Hiddink could retire
Guus Hiddink has revealed that managing the Russian national team could be his last active coaching job but is keeping his options open.
“It is possible I might step out of coaching and have a more advisory role with a club or a national association after 2010,” Hiddink told Reuters in an interview during his team's training camp on Turkey's Mediterranean coast earlier this month.
“Well, to be honest, I just don't know at this time,” said the 61-year-old Dutchman, who last year agreed to extend his Russian contract for two more years beyond the Euro 2008 finals and through the 2010 World Cup.
“If I don't become a bitter old jealous man by then I might continue. Actually, I'm enjoying my job right now. I get a lot of positive energy working with young people, teaching them a few things. It's a big motivation for me to keep going.”
Hiddink has already done some consulting work for FIFA and UEFA, the sport's world and European governing bodies.
“I've been regularly asked to speak at their workshops and seminars, to give presentations to other coaches,” he said. “I find it a very good way to exchange ideas, to stay tuned to the latest technical and tactical developments in football.”

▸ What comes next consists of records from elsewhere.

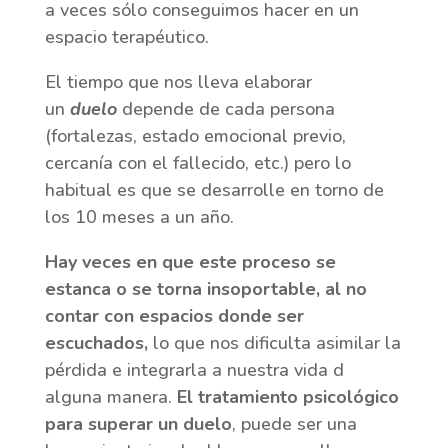
a veces sólo conseguimos hacer en un
espacio terapéutico.
El tiempo que nos lleva elaborar
un
duelo
depende de cada persona
(fortalezas, estado emocional previo,
cercanía con el fallecido, etc.) pero lo
habitual es que se desarrolle en torno de
los 10 meses a un año.
Hay veces en que este proceso se
estanca o se torna insoportable, al no
contar con espacios donde ser
escuchados,
lo que nos dificulta asimilar la
pérdida e integrarla a nuestra vida d
alguna manera.
El tratamiento psicológico
para superar un duelo
, puede ser una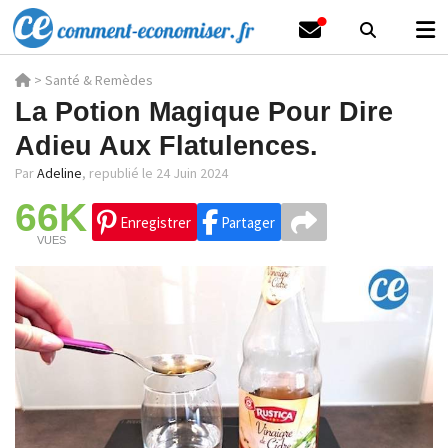
>
Santé & Remèdes
La Potion Magique Pour Dire
Adieu Aux Flatulences.
Par
Adeline
,
republié le 24 Juin 2024
66K
Enregistrer
Partager
VUES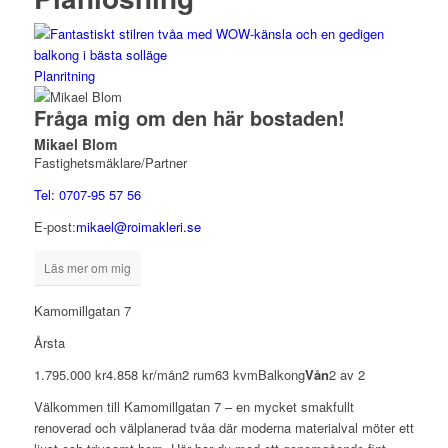
Planritning
Fråga mig om den här bostaden!
Mikael Blom
Fastighetsmäklare/Partner
Tel: 0707-95 57 56
E-post:
mikael@roimakleri.se
Läs mer om mig
Kamomillgatan 7
Årsta
1.795.000 kr
4.858 kr/mån
2 rum
63 kvm
Balkong
Vån
2 av 2
Välkommen till Kamomillgatan 7 – en mycket smakfullt
renoverad och välplanerad tvåa där moderna materialval möter ett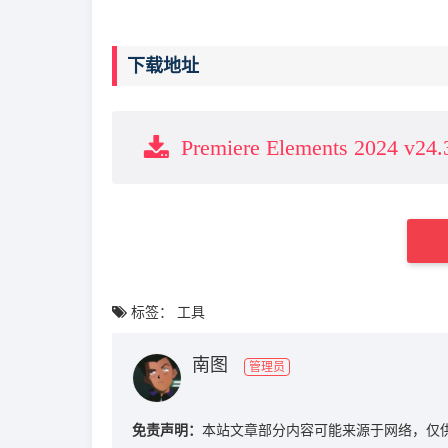
下载地址
Premiere Elements 2024 
标签：
工具
南图
管理员
免责声明：
本站文章部分内容可能来源于网络，仅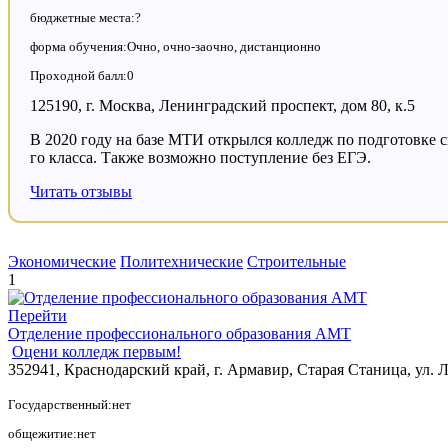
бюджетные места:?
форма обучения:Очно, очно-заочно, дистанционно
Проходной балл:0
125190, г. Москва, Ленинградский проспект, дом 80, к.5
В 2020 году на базе МТИ открылся колледж по подготовке с
го класса. Также возможно поступление без ЕГЭ.
Читать отзывы
Экономические
Политехнические
Строительные
1
Перейти
Отделение профессионального образования АМТ
Оцени колледж первым!
352941, Краснодарский край, г. Армавир, Старая Станица, ул. 
Государственный:нет
общежитие:нет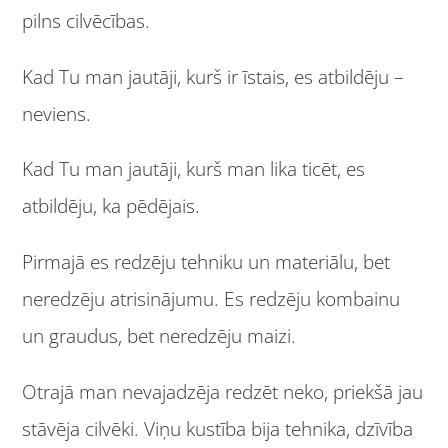
pilns cilvēcības.
Kad Tu man jautāji, kurš ir īstais, es atbildēju –
neviens.
Kad Tu man jautāji, kurš man lika ticēt, es
atbildēju, ka pēdējais.
Pirmajā es redzēju tehniku un materiālu, bet
neredzēju atrisinājumu. Es redzēju kombainu
un graudus, bet neredzēju maizi.
Otrajā man nevajadzēja redzēt neko, priekšā jau
stāvēja cilvēki. Viņu kustība bija tehnika, dzīvība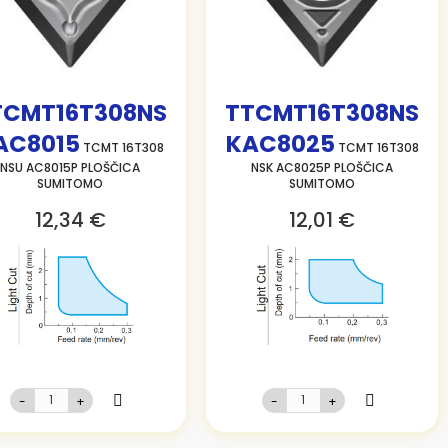
TCMT16T308NS
TTCMT16T308NS
AC8015
KAC8025
TCMT 16T308
TCMT 16T308
NSU AC8015P PLOŠČICA
NSK AC8025P PLOŠČICA
SUMITOMO
SUMITOMO
12,34 €
12,01 €
-
+
-
+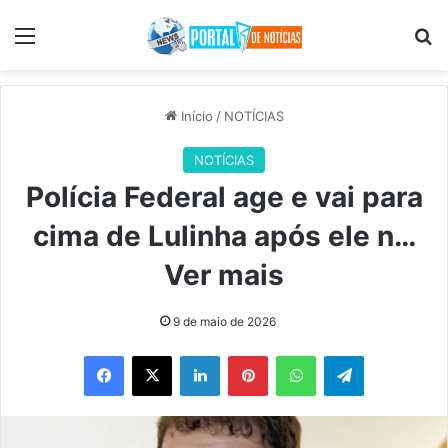
Menu
Pr
Início
/
NOTÍCIAS
NOTÍCIAS
Polícia Federal age e vai para
cima de Lulinha após ele n…
Ver mais
9 de maio de 2026
Facebook
X
Linkedin
Pinterest
WhatsApp
Telegram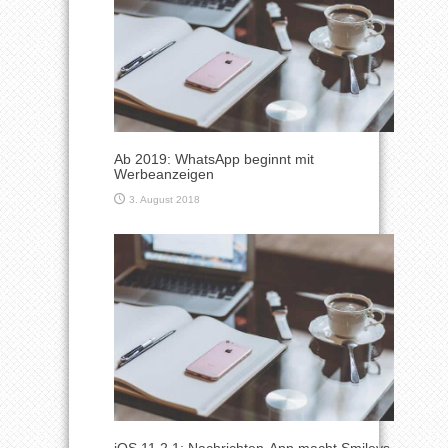
Ab 2019: WhatsApp beginnt mit
Werbeanzeigen
3. August 2018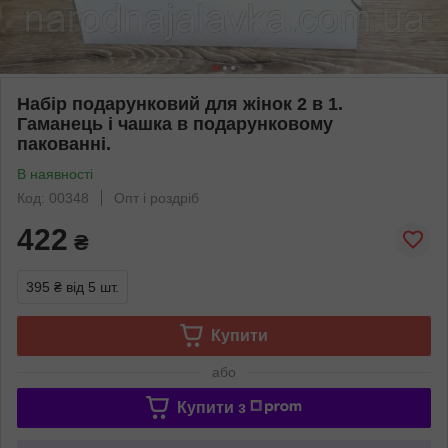
Набір подарунковий для жінок 2 в 1.
Гаманець і чашка в подарунковому
пакованні.
В наявності
Код: 00348
Опт і роздріб
422
₴
395 ₴
від 5 шт.
Купити
або
Купити з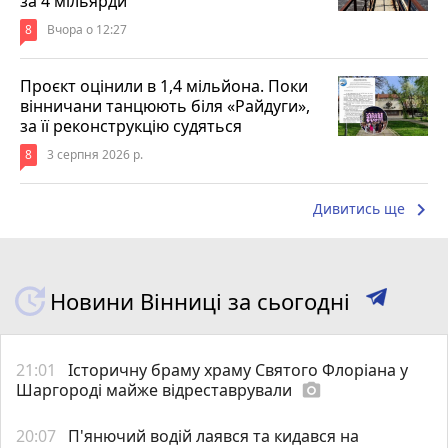
за 4 мільярди
8
Вчора о 12:27
Проєкт оцінили в 1,4 мільйона. Поки
вінничани танцюють біля «Райдуги»,
за її реконструкцію судяться
8
3 серпня 2026 р.
keyboard_arrow_right
Дивитись ще
Новини Вінниці за сьогодні
21:01
Історичну браму храму Святого Флоріана у
Шаргороді майже відреставрували
photo_camera
20:07
П'янючий водій лаявся та кидався на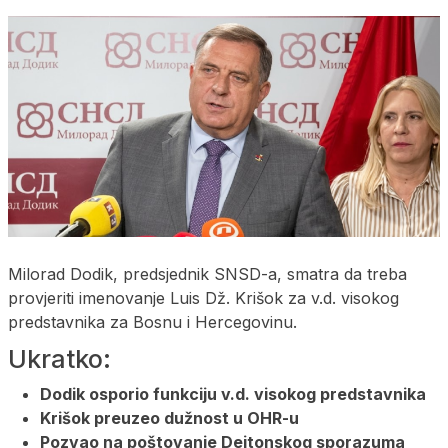
Milorad Dodik, predsjednik SNSD-a, smatra da treba
provjeriti imenovanje Luis Dž. Krišok za v.d. visokog
predstavnika za Bosnu i Hercegovinu.
Ukratko:
Dodik osporio funkciju v.d. visokog predstavnika
Krišok preuzeo dužnost u OHR-u
Pozvao na poštovanje Dejtonskog sporazuma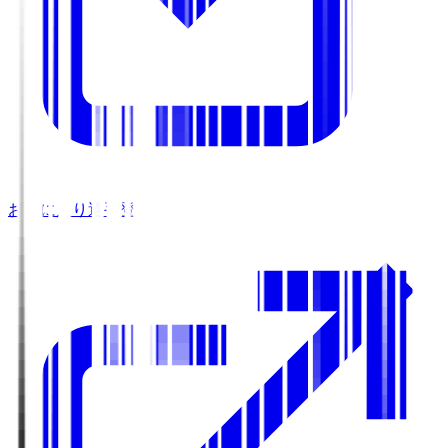
お気に入り選手登録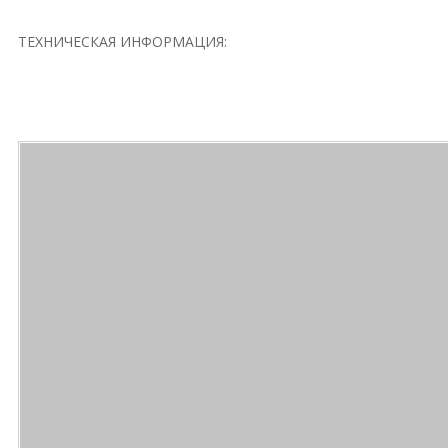
ТЕХНИЧЕСКАЯ ИНФОРМАЦИЯ: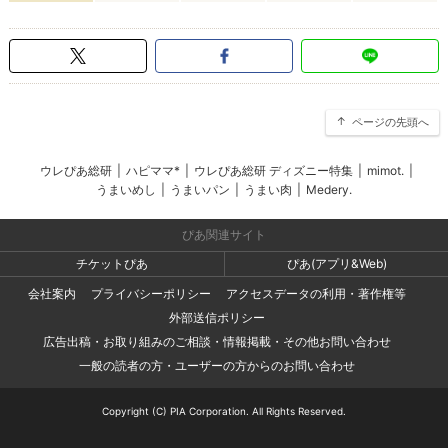
ページの先頭へ
ウレぴあ総研
|
ハピママ*
|
ウレぴあ総研 ディズニー特集
|
mimot.
|
うまいめし
|
うまいパン
|
うまい肉
|
Medery.
ぴあ関連サイト
チケットぴあ
ぴあ(アプリ&Web)
会社案内
プライバシーポリシー
アクセスデータの利用・著作権等
外部送信ポリシー
広告出稿・お取り組みのご相談・情報掲載・その他お問い合わせ
一般の読者の方・ユーザーの方からのお問い合わせ
Copyright (C) PIA Corporation. All Rights Reserved.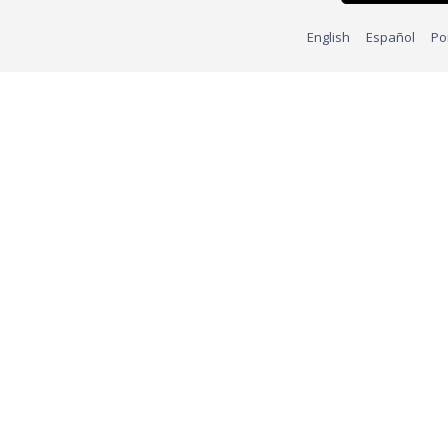
English
Español
Po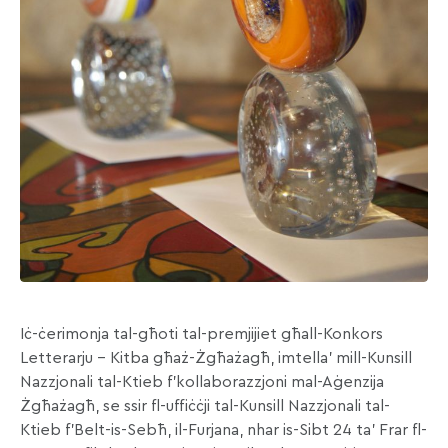
Iċ-ċerimonja tal-għoti tal-premjijiet għall-Konkors
Letterarju – Kitba għaż-Żgħażagħ, imtella’ mill-Kunsill
Nazzjonali tal-Ktieb f’kollaborazzjoni mal-Aġenzija
Żgħażagħ, se ssir fl-uffiċċji tal-Kunsill Nazzjonali tal-
Ktieb f’Belt-is-Sebħ, il-Furjana, nhar is-Sibt 24 ta’ Frar fl-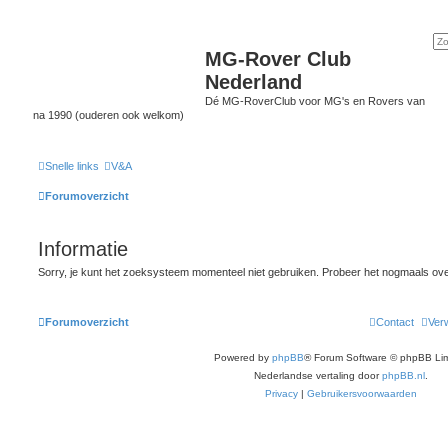
MG-Rover Club
Nederland
Dé MG-RoverClub voor MG's en Rovers van
na 1990 (ouderen ook welkom)
Snelle links
V&A
Forumoverzicht
Informatie
Sorry, je kunt het zoeksysteem momenteel niet gebruiken. Probeer het nogmaals ov
Forumoverzicht
Contact
Verw
Powered by
phpBB
® Forum Software © phpBB Lim
Nederlandse vertaling door
phpBB.nl
.
Privacy
|
Gebruikersvoorwaarden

The highly successful coach, who led his native Netherlands to the 1998 World Cup semifinals before repeating the feat with South Korea four years later, has been constantly linked with top coaching jobs round the world.
“Rumours are always going around football,” he said. “I hear some tabloids mention my name almost every time there is a coaching vacancy, but that doesn't bother me.”
More than any other club, Hiddink has been linked with Chelsea because of his acquaintance with the English Premier League club's Russian billionaire owner Roman Abramovich, who was instrumental in helping to lure the Dutchman to Moscow.
“All I can say for sure that for the next two years I'll be coaching Russia, what comes after that I just don't know,” he said.
Hiddink reportedly earns two million euros ($2.9 million) a year, paid for by Abramovich through his National Academy Fund.
But he said: “If I didn't like it here I wouldn't stay, no matter how much they pay me."